EXTRACTED RECORDS =

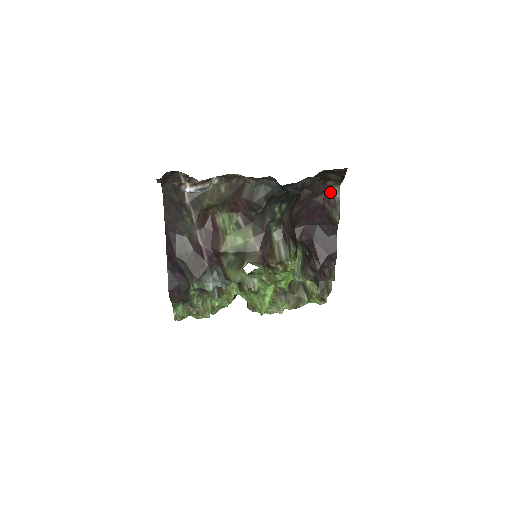
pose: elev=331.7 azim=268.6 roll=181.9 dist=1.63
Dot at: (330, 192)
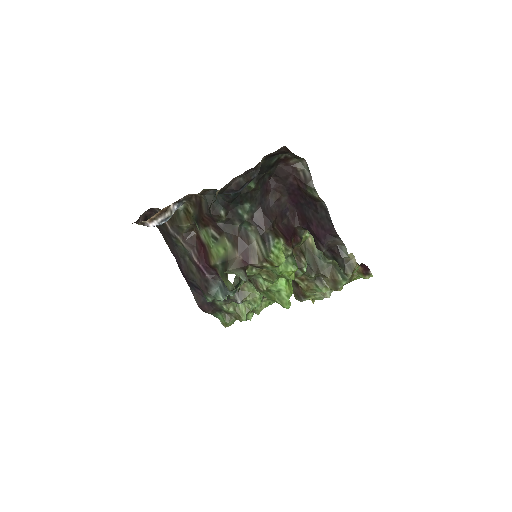
Dot at: (298, 170)
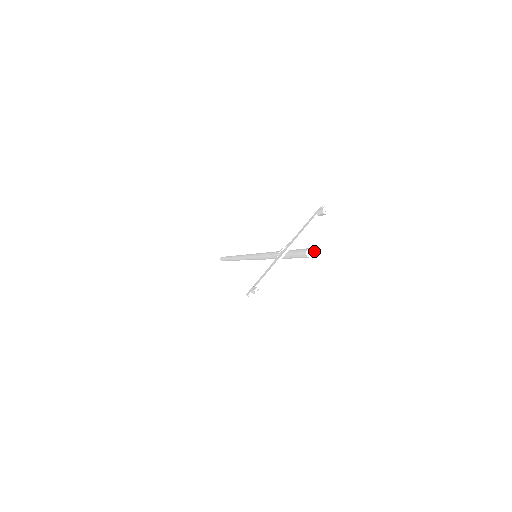
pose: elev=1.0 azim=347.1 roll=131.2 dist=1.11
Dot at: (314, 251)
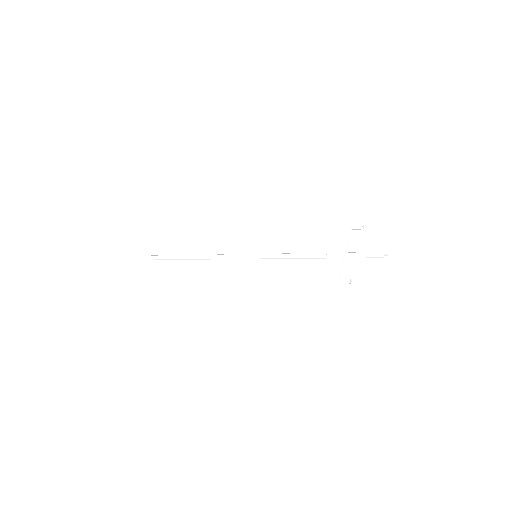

WRITTEN INSTRUCTION = Rewrite the lines of every record with "pose" changed to "camera" and everything else left as it is. Leave the pictures out.

EXERCISE RESPONSE =
camera: elev=331.7 azim=268.6 roll=181.9 dist=1.63
Dot at: (330, 192)
Dot at: (298, 170)
camera: elev=1.0 azim=347.1 roll=131.2 dist=1.11
Dot at: (314, 251)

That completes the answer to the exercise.